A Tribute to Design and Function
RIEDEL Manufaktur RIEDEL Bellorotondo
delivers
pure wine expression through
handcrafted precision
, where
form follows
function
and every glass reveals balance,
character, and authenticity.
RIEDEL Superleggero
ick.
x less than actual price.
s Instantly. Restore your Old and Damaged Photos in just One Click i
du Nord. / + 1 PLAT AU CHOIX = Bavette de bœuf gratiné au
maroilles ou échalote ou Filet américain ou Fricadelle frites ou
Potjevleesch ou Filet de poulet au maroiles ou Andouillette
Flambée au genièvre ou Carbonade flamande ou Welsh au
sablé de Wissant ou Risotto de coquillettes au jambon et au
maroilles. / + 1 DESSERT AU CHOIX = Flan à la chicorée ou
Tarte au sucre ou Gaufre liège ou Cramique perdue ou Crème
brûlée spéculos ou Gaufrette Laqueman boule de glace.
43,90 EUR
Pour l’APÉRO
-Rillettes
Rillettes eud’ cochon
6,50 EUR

------

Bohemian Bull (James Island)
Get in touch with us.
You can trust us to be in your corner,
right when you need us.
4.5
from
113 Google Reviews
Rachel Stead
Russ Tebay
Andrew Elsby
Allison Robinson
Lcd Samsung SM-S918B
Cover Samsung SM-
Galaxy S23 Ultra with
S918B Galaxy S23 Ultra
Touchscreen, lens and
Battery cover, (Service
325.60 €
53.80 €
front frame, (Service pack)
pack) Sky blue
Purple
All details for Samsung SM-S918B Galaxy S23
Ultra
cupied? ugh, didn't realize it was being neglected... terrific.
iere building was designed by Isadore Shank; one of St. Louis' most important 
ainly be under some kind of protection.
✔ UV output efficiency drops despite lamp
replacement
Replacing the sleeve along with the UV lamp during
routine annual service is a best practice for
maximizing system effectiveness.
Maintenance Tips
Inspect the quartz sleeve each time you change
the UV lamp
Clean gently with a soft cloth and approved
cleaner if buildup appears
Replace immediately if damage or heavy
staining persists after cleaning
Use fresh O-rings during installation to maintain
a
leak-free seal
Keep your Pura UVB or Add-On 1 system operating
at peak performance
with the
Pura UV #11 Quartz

------

## PROBLEM TO WORK ON
Your answer should be the lines above from the one containing "s Instantly. Restore" through the one containing "maroilles. / +", copied exactly and with both ends kept.

## WRITTEN REPLY
s Instantly. Restore your Old and Damaged Photos in just One Click i
du Nord. / + 1 PLAT AU CHOIX = Bavette de bœuf gratiné au
maroilles ou échalote ou Filet américain ou Fricadelle frites ou
Potjevleesch ou Filet de poulet au maroiles ou Andouillette
Flambée au genièvre ou Carbonade flamande ou Welsh au
sablé de Wissant ou Risotto de coquillettes au jambon et au
maroilles. / + 1 DESSERT AU CHOIX = Flan à la chicorée ou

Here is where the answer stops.